NORTH ADAMS, Mass. — The decision to close North Adams Regional Hospital after more than 125 years caused plenty of anger --— not the least of which has been directed at the timing of the decision.
The commonwealth's governing authority confirmed on Wednesday that the timetable proposed by Northern Berkshire Healthcare is atypical, but it reported no immediate plans to block the closure.
But Attorney General Martha Coakley said she is looking at ways to keep the hospital's doors open — at least in the near term.
“North Adams is my hometown and I know how important North Adams Hospital is to all the communities in the area," Coakley said in a statement released by her office. "I am deeply concerned by the rapid pace of this closure and am working with all parties — the Governor, the local delegation, the Department of Public Health, and others — to address this. We are considering all legal options to prevent this quick closure and maintain access to health care services for this area.”
In the wake of Tuesday's announcement, many of the hundreds of comments posted on social media have focused on the speed of the closure.
Hospitals in Massachusetts usually do not close that quickly, according to a spokeswoman for the Massachusetts Department Health.
Usually, hospitals in the commonwealth are closed after a public hearing held 90 days in advance of closure, but a recent change in Northern Berkshire Healthcare's financial condition led to the accelerated closure, DPH Media Relations Manager Anne Roach wrote in a response to an email seeking comment.
"North Adams Regional Hospital confirmed their plans to close with DPH on Tuesday," she wrote. "This is an ongoing process, and the department is working to provide all support necessary to ensure patient care needs are met."
Hospital closures are unusual but by no means unique in the commonwealth.
The Massachusetts Hospitals Association website lists 59 closures and/or conversions of hospitals from 1980 through last year's closure of Waltham's 45-bed Kindred Hospital Northeast.
In 27 of those cases — about half — the hospitals in question were converted to "other health-care related uses," according to the MHA.
The typical other uses include outpatient clinics and nursing homes.

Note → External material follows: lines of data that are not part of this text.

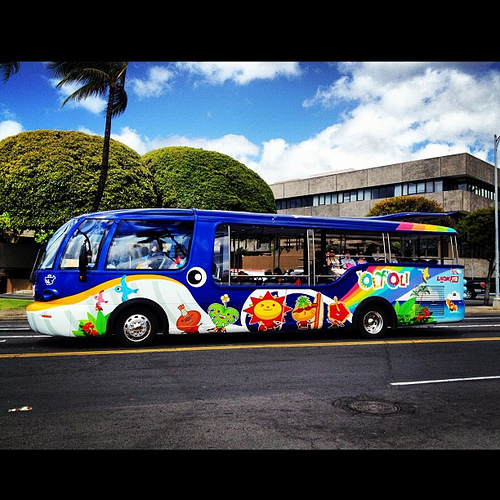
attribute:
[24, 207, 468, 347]
bus — colorful, blue, painted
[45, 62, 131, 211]
tree — blowing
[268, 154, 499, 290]
building — grey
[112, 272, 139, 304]
bird — blue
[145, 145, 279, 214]
tree — round, green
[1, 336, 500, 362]
line — yellow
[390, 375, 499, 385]
line — white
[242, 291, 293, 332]
sun — yellow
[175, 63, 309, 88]
cloud — white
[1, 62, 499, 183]
sky — blue, cloudy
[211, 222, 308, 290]
window — large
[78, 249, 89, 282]
mirror — black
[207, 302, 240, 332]
heart — green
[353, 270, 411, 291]
word — colorful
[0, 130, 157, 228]
bush — large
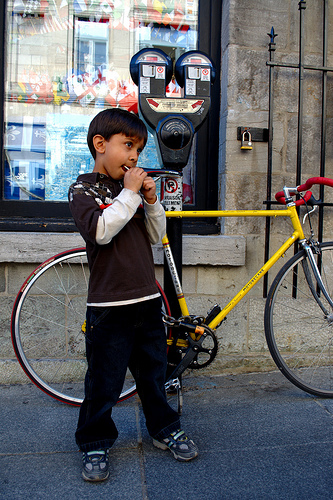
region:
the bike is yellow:
[87, 170, 328, 407]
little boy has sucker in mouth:
[99, 135, 167, 203]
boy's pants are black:
[67, 290, 181, 418]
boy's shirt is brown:
[68, 169, 158, 282]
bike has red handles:
[253, 146, 331, 216]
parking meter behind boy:
[113, 28, 239, 222]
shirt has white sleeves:
[92, 173, 156, 245]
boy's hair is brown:
[63, 88, 182, 161]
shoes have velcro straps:
[55, 397, 209, 472]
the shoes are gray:
[49, 413, 226, 469]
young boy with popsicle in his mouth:
[67, 107, 159, 199]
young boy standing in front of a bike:
[10, 109, 324, 484]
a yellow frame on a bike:
[143, 196, 329, 357]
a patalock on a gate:
[233, 17, 321, 310]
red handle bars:
[268, 175, 331, 204]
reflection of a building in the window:
[5, 2, 201, 208]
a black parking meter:
[128, 43, 215, 394]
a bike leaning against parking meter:
[9, 49, 328, 411]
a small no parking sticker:
[162, 177, 179, 196]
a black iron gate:
[247, 6, 331, 299]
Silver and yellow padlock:
[238, 128, 257, 152]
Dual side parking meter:
[129, 44, 220, 369]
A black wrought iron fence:
[249, 12, 332, 302]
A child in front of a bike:
[13, 98, 331, 433]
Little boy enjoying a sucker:
[49, 100, 202, 482]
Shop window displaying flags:
[3, 3, 209, 119]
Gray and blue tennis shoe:
[135, 415, 204, 466]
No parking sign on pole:
[157, 169, 186, 216]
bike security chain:
[162, 306, 227, 330]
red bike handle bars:
[258, 166, 331, 213]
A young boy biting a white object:
[70, 106, 199, 482]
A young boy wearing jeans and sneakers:
[69, 106, 199, 481]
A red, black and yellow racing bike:
[10, 168, 332, 407]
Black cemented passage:
[0, 365, 331, 498]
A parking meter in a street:
[131, 48, 217, 392]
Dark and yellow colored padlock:
[237, 126, 270, 151]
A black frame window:
[1, 0, 221, 231]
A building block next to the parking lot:
[0, 0, 332, 387]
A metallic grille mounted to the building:
[266, 0, 332, 298]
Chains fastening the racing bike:
[162, 305, 213, 330]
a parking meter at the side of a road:
[130, 43, 225, 142]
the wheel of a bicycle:
[264, 237, 329, 397]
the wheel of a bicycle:
[9, 243, 82, 410]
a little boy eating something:
[86, 108, 170, 203]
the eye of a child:
[120, 135, 140, 153]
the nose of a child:
[127, 147, 139, 164]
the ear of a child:
[89, 130, 107, 155]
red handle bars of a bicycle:
[267, 171, 332, 200]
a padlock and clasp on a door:
[231, 122, 276, 153]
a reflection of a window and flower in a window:
[36, 2, 114, 109]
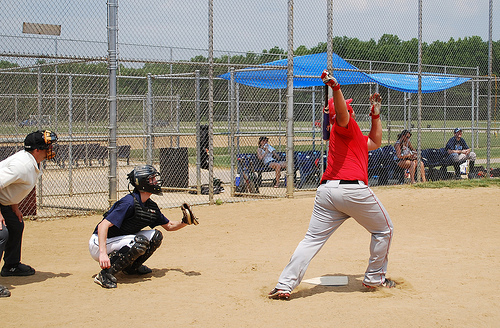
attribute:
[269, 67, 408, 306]
man — playing, batting, white, tall, focused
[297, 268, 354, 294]
plate — white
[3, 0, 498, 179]
fence — grey, high, closed, tall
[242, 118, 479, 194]
people — sitting, watching, white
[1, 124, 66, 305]
umpire — thick, big, large, squatting, white, looking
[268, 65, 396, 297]
body — twisted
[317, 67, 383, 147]
arms — raised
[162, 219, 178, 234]
elbow — bent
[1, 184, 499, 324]
ground — brown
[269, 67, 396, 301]
batter — baseball batter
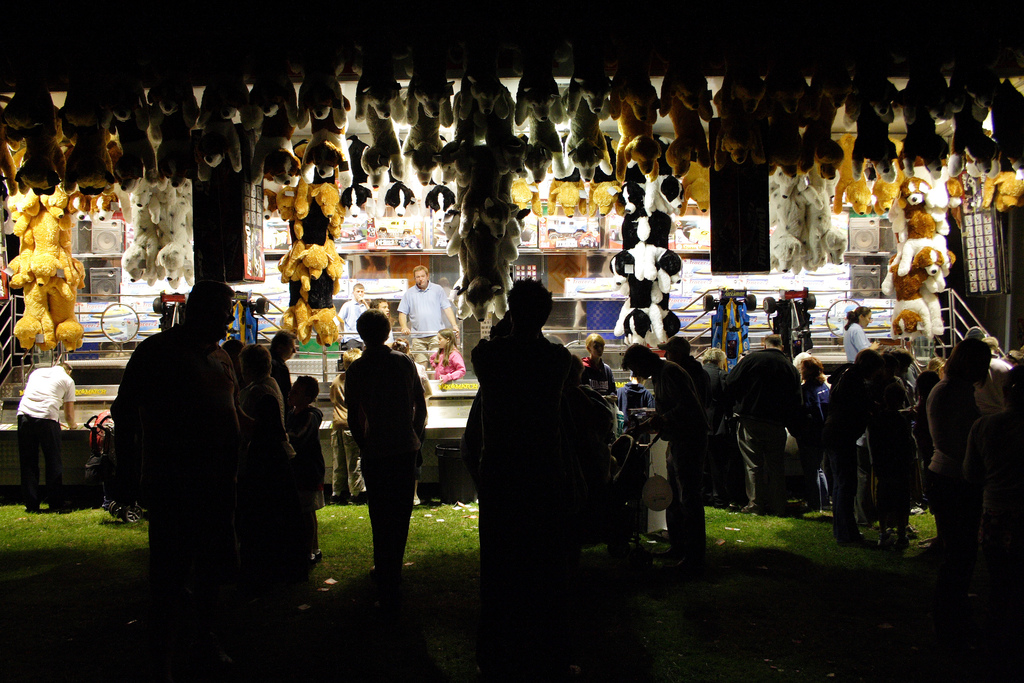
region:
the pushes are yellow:
[3, 175, 102, 363]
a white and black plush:
[606, 232, 684, 302]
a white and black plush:
[607, 173, 658, 218]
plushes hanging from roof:
[403, 63, 462, 225]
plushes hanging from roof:
[341, 68, 414, 223]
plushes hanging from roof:
[836, 72, 906, 229]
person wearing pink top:
[419, 319, 476, 409]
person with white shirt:
[2, 327, 89, 518]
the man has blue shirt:
[389, 249, 462, 336]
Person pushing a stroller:
[560, 397, 675, 554]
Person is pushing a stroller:
[561, 397, 661, 554]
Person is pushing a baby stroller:
[569, 396, 671, 558]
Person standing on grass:
[324, 299, 454, 593]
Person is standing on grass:
[332, 298, 434, 584]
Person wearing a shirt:
[5, 358, 82, 429]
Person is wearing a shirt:
[11, 364, 85, 425]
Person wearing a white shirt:
[8, 356, 82, 426]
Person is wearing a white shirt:
[14, 355, 79, 425]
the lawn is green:
[734, 509, 808, 554]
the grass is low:
[417, 501, 472, 553]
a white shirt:
[26, 364, 85, 421]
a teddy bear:
[282, 229, 340, 324]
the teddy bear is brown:
[285, 232, 347, 343]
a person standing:
[352, 320, 416, 574]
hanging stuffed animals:
[557, 81, 704, 164]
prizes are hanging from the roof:
[4, 77, 1019, 359]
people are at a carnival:
[8, 288, 1020, 620]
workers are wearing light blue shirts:
[340, 261, 458, 345]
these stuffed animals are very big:
[10, 140, 81, 346]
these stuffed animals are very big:
[266, 171, 353, 350]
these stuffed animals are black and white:
[602, 185, 692, 344]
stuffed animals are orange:
[17, 192, 100, 352]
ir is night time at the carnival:
[7, 5, 1022, 676]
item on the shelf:
[330, 214, 363, 247]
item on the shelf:
[381, 203, 408, 252]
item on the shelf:
[684, 224, 710, 253]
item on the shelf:
[826, 212, 891, 242]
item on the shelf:
[945, 176, 1012, 209]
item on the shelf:
[11, 218, 87, 289]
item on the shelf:
[355, 133, 414, 204]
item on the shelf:
[592, 143, 668, 217]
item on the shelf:
[283, 244, 340, 293]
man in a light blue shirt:
[397, 255, 465, 372]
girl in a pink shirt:
[422, 325, 470, 392]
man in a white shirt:
[18, 353, 91, 528]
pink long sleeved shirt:
[427, 341, 469, 386]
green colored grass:
[3, 499, 953, 573]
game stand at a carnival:
[3, 79, 1022, 500]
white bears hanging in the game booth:
[116, 178, 194, 299]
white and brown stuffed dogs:
[885, 155, 955, 336]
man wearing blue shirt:
[398, 265, 469, 341]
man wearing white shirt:
[19, 351, 74, 500]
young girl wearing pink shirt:
[424, 328, 464, 387]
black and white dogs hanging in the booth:
[606, 127, 689, 346]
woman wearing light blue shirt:
[841, 304, 877, 353]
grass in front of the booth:
[13, 475, 946, 665]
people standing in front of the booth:
[110, 257, 1008, 663]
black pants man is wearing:
[19, 418, 64, 501]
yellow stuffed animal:
[19, 190, 78, 299]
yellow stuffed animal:
[285, 217, 342, 307]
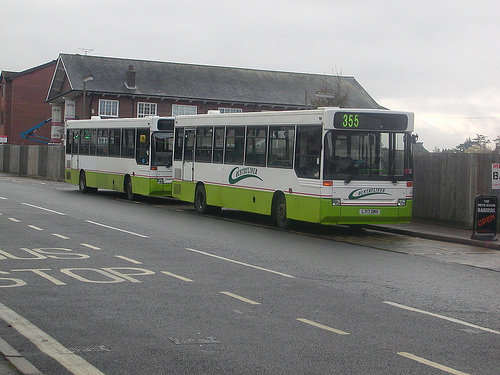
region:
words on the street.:
[12, 254, 102, 292]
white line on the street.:
[289, 322, 360, 339]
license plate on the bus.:
[353, 206, 383, 216]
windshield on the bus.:
[342, 140, 394, 162]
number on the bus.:
[337, 113, 362, 128]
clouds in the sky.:
[376, 30, 466, 74]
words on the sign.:
[477, 200, 493, 236]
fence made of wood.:
[422, 160, 473, 213]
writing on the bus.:
[220, 170, 270, 180]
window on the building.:
[95, 102, 117, 112]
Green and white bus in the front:
[165, 100, 431, 235]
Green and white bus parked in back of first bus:
[50, 105, 175, 201]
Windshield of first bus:
[320, 125, 420, 195]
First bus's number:
[330, 105, 405, 130]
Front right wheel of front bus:
[250, 180, 300, 230]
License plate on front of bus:
[345, 195, 400, 225]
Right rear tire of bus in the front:
[177, 175, 217, 220]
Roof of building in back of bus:
[42, 50, 382, 110]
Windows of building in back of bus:
[86, 95, 176, 117]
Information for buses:
[0, 243, 159, 299]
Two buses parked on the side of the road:
[56, 100, 438, 255]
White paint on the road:
[48, 191, 313, 366]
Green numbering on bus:
[325, 100, 360, 132]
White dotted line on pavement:
[217, 272, 265, 322]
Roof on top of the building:
[55, 55, 382, 107]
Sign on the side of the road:
[467, 178, 498, 232]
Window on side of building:
[89, 91, 134, 141]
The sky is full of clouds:
[364, 23, 439, 95]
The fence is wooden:
[412, 152, 456, 217]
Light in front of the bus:
[325, 191, 345, 211]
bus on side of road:
[61, 101, 431, 241]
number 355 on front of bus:
[335, 107, 360, 124]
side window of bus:
[291, 125, 323, 180]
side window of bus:
[268, 123, 293, 173]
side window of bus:
[240, 124, 267, 174]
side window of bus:
[218, 123, 245, 168]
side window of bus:
[196, 126, 219, 163]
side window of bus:
[121, 133, 138, 158]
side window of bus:
[107, 127, 118, 151]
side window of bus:
[92, 129, 105, 154]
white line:
[288, 307, 368, 374]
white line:
[217, 261, 324, 352]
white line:
[208, 284, 305, 369]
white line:
[197, 231, 278, 333]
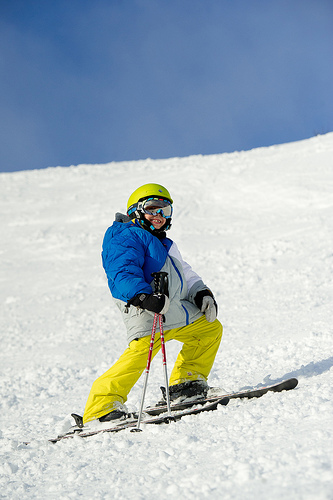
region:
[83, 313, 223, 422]
Ski pants are yellow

In Western Massachusetts, the most recent closure before this week was Holyoke's Providence Hospital, which closed in 1996 and was converted to a behavioral health and outpatient center.
Providence Behavioral Health Hospital offers inpatient and outpatient services, including substance abuse treatment, according to its website.
A little closer to North Adams, Northampton State Hospital, a psychiatric facility, closed its doors in 1993.
The only other Western Mass facility on the list from 1980 to the present is the Belchertown State School, one of the two mental retardation facilities on the list; it closed in 1980.